Para diagnosticar o complexo primário de tuberculose, os seguintes critérios básicos devem ser seguidos.

  • A análise da sensibilidade à tuberculina na dinâmica em pacientes com tuberculose permite que você estabeleça infecção, enquanto na maioria dos casos diagnosticar um período precoce de infecção - um turno. Na maioria dos pacientes com pneumonia, a susceptibilidade à tuberculose indica uma alergia pós-vacinal e algumas crianças reagem negativamente à tuberculina. No entanto, deve-se ter em mente que, em alguns casos, uma criança infectada com tuberculose pode tolerar um processo broncopulmonar prolongado inespecífico. É em crianças infectadas com tuberculose que o diagnóstico diferencial deve ser conduzido para excluir o possível desenvolvimento da tuberculose. O surgimento de lesões segmentares e lobar em uma criança durante o período de flexão das reações de tuberculina na ausência de uma IRA anterior indica uma infecção específica.
  • O complexo primário de tuberculose é caracterizado por um início gradual da doença, os sintomas de intoxicação e insuficiência respiratória são menos pronunciados. Com a participação radiológica determinada, o processo segmentar de etiologia da tuberculose, mesmo com um aumento significativo da temperatura corporal, a saúde relativamente boa da criança é notada, permanece ativa, os distúrbios respiratórios não são muito pronunciados. A comparação das manifestações clínicas do complexo primário de tuberculose e a pneumonia revela a predominância de sintomas gerais na tuberculose, enquanto a pneumonia é uma tosse mais pronunciada, a dor no tórax, uma pequena quantidade de escarro pode ser separada. No exame físico de uma criança com um complexo primário, as mudanças de percussão são expressas, elas predominam sobre os dados auscultivos. Uma criança com pneumonia segmentada prolongada é caracterizada por um início agudo. No quadro clínico do período agudo de pneumonia segmentar, observa-se correspondência entre a gravidade da condição, a prevalência do processo e a idade da criança. Em processos poliessociais compartilhados em lactentes, a gravidade da síndrome de intoxicação, sintomas respiratórios e condição severa são revelados. Com a pneumonia, as alterações auscultativas predominam, de forma diferente, variações húmidas úmidas no fundo da respiração enfraquecida, às vezes brônquica.

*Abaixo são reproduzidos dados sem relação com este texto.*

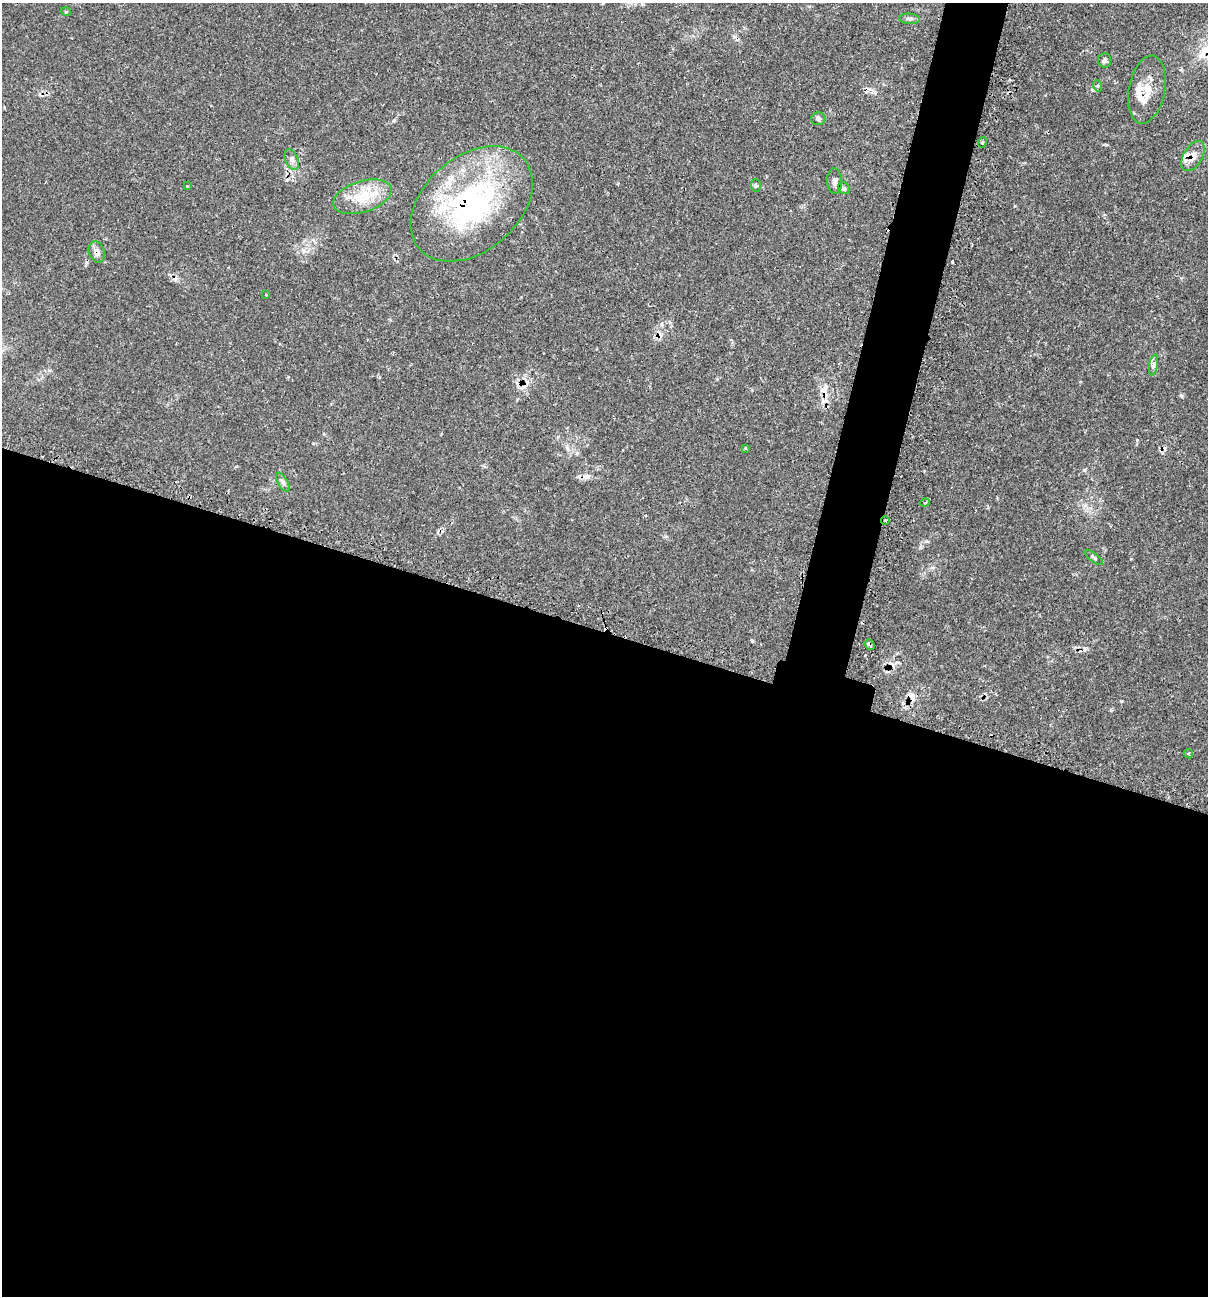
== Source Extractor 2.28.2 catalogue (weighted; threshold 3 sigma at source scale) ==
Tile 14 of 4 x 4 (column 2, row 4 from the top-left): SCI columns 1476-2681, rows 43-1336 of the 5431 x 5468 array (HDU 1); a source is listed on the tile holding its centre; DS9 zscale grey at full resolution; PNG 1210 x 1298 px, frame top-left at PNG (2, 3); each listed source drawn as its Kron ellipse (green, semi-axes under 4 px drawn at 4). Shown black and unused: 54% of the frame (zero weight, under 2 of 3 exposures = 3% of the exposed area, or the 3 px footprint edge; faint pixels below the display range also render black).
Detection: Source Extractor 2.28.2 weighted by HDU 2 'WHT'; one run over the whole footprint, this tile lists its part. Background 0.0817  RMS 0.0039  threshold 0.0176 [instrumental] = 3 sigma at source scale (4.5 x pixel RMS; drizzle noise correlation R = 1.50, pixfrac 1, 0.05/0.05 arcsec/px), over >= 5 px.
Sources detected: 31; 5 cosmic-ray / hot-pixel residue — neither listed nor drawn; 1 inside a brighter listed object's ellipse — not listed separately; the other 25 listed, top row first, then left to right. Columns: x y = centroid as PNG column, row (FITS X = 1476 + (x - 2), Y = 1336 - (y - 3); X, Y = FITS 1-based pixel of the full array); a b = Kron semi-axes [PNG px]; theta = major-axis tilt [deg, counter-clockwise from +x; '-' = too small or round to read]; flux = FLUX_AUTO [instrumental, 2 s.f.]
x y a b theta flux
66 12 5 3 - 0.32
909 19 10 5 -4 1
1105 60 7 6 - 1.2
1098 86 6 3 -71 0.49
1147 90 34 18 79 8.7
818 119 7 6 - 0.86
982 142 5 4 - 0.57
1193 156 16 9 59 3.4
292 159 11 6 -68 1.4
835 181 12 7 -87 1.8
756 185 6 5 - 0.63
187 186 3 3 - 0.27
844 188 6 5 - 0.88
362 197 30 15 17 11
472 204 69 47 41 80
97 252 11 8 -70 2.2
266 295 2 2 - 0.32
1153 365 11 4 79 1.1
745 448 3 2 - 0.39
283 482 10 5 -60 1.1
925 502 4 3 - 0.36
885 520 4 3 - 0.41
1094 557 11 4 -37 0.82
870 645 6 3 -52 1.5
1188 754 5 3 - 0.46
Overlapping masked pixels (flux is a lower limit): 5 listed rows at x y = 1193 156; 472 204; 97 252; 885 520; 870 645
Unlisted compact peaks at least as high as the median listed source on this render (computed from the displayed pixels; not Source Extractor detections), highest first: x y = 752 641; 1137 440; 1121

  • Nas lesões tuberculosas, as partes superiores do tecido pulmonar sofrem mais freqüentemente, o foco é subpleural (segmentos I-III), caracterizado por lesões unilaterais, mais frequentemente o pulmão direito. Em processos não específicos, as lesões polisegmentares são prevalentes com localização predominante nos lobos inferiores do pulmão, combinação simultânea de lesões de segmentos de dois ou mais lóbulos e alterações bilaterais. A pneumonia estreptocócica e estafilocócica também diferem em multifocus, disseminação bilateral, a variabilidade do padrão radiográfico em pouco tempo. Uma tríade de sintomas característicos é conhecida: focos de infiltração, deterioração da cavidade arredondada, exsudato pleural.
  • Um exame broncoscópico de um paciente com tuberculose é caracterizado por endobronquite catarral não específica localizada ou (mais raramente) bronquite tuberculosa. Em pacientes com pneumonia, observa-se difusão, difusão, geralmente inchaço bilateral e rubor da mucosa, no lúmen dos brônquios - um segredo mucopurulento.
  • Em casos difíceis para fins de diagnóstico diferencial, a terapia antibiótica é realizada com um amplo espectro de ação, levando em consideração a sensibilidade bacteriana.

Dado o patomorfismo da tuberculose primária em crianças em condições modernas e a mudança nas manifestações clínicas, cada caso de lesão pulmonar e doença prolongada requer a vigilância dos pediatras da prática geral e a necessidade de uma consulta prévia de um especialista em fisioterapia.